「働き続けたい職場」の実現に知恵とカネを使え

総合「働き続けたい職場」の実現に知恵とカネを使え

某大手物流会社では、ドライバー不足のために拠点立ち上げ計画の延期を余儀なくされました。この会社はドライバー確保のために広告費をかなり使っている上に、傭車(他の運送業者からトラック・ドライバーを一時的に借り受けて配送してもらうこと)で凌いでいるのが実情です。しかし別の中堅物流会社では、総合的な労務・福祉対策により自社契約のドライバー確保にめどを立てつつあります。

多忙を極める建設関連業の経営者が雑誌記事でこぼしていました。「熟練工になれば年収1000万円も珍しくないのに、みんな大学に行って高卒のいい人材はなかなか来ない。仕事はあるのに」と。地元のハローワークでは常態的に応募を掛けているようですがほとんど効果はなく、事業拡大に急ブレーキが掛かるのは間違いないようです。でも同業種で、スポーツ助成に力を入れることや学校とのパイプを作って事業内容をきちんと説明することで、大学卒や高専卒を含めていい人材を確保している会社も幾つかあります。

ある地方病院の関係者が危機感を口にしていました。「看護師不足が深刻。看護師専門の人材紹介業に依頼してもこの頃は難しい。確かに勤務が不規則で責任も重い職種なのだが、結婚・出産で退職した人たちの後任を見つけられないまま、ギリギリの運営を続けている」と。でも鳥取大学医学部附属病院では、敷地内に託児所を設けるなど様々な子育て支援制度を充実させることで、看護師のなり手を確保しています。補充が必要となれば、同病院の福祉の充実ぶりを知っている看護師の応募が他県からも殺到します。

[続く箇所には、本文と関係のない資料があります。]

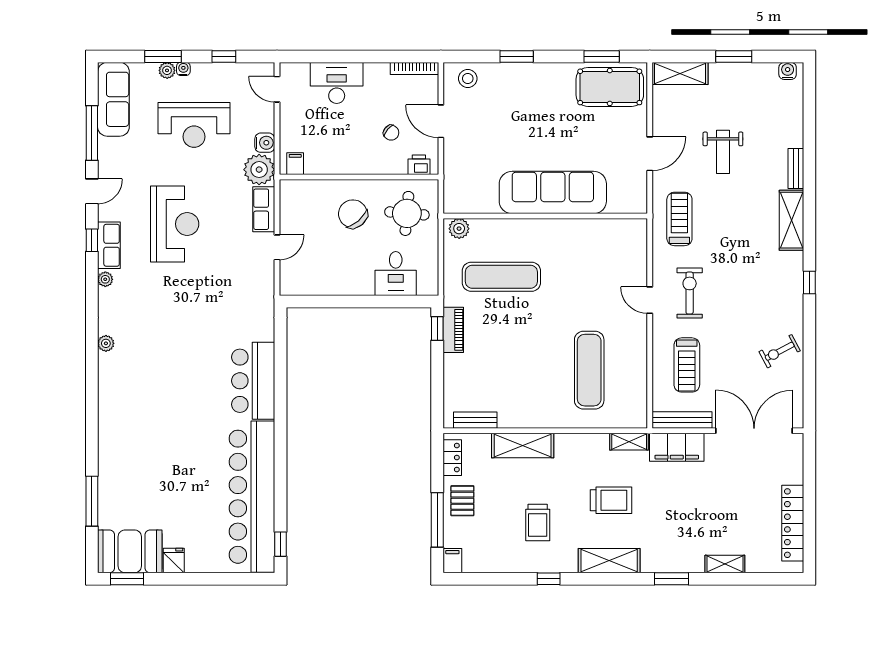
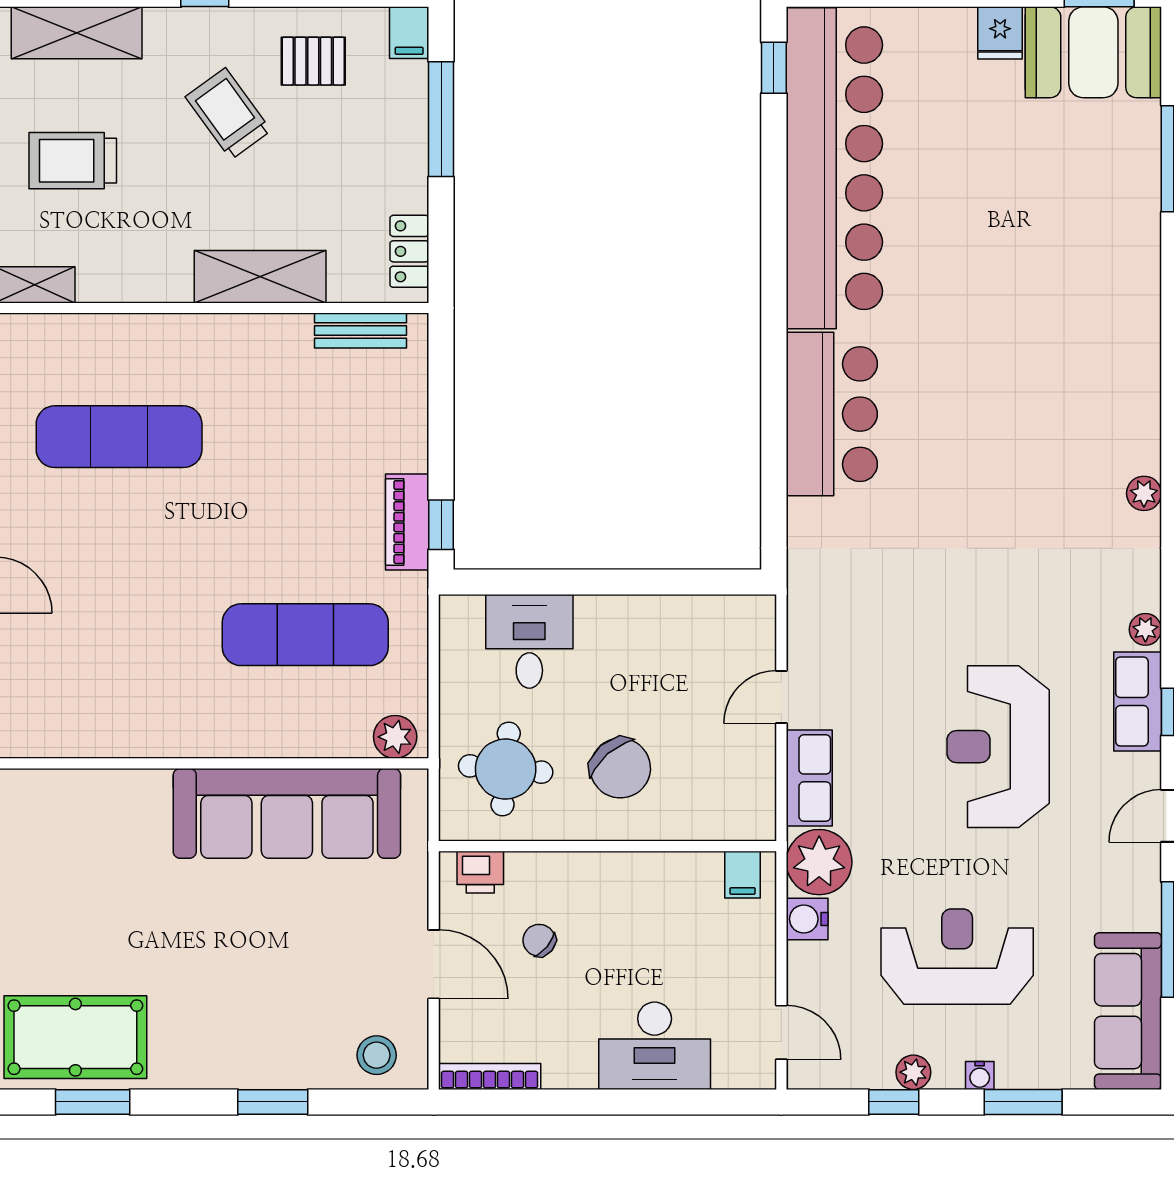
plant: (167, 70) -> (913, 1072), moved
sofa: (553, 192) -> (287, 813), moved
exercise mat: (589, 370) -> (119, 437), turned 90
pallet: (462, 501) -> (313, 61), moved, turned 90
trolley: (538, 522) -> (228, 114), turned -36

知人のITコンサル会社経営者の悩みも深刻です。マイナンバー制度対応など、ITシステム開発の仕事の打診は山ほどあるのに、プロジェクト・マネージャーはもちろん、エンジニアもプログラマーも全然足らないというのです。これ以上手を広げるどころか、今引き受けている仕事ですら綱渡り状態だといいます。毎週どこかでメンバーが病気やうつ状態になってしまい(この業界、相変わらずこれが多いようです)、人材紹介会社に片っ端から連絡して「札束で頬を叩く」ように補充を依頼するのが日常業務になっているそうです。

でも幾つかの中堅ITシステム会社では元々仕事に無理がないように組んでいるため、そうした「うつ発症が常態」という悪習からは無縁です。しかもそれらの会社では子育て支援制度等が充実しているうえに、子育て期間でも自宅で柔軟に仕事を続けられるため、退職率は業界平均より圧倒的に低いのが自慢です。

ここまで「3K職場」の典型業界を幾つか見てきました。いずれも大多数の企業は人手不足の深刻さにたじろいで、従来の延長線上の手段以外には頭が回っていないようです。でも目先の人手確保のために人材紹介会社や外部業者へ余分なお金を支払っている「泥縄」的やり方の愚かさを、もっと噛みしめてしかるべきです。そんなカネがあるのなら、社員に還元すべきです。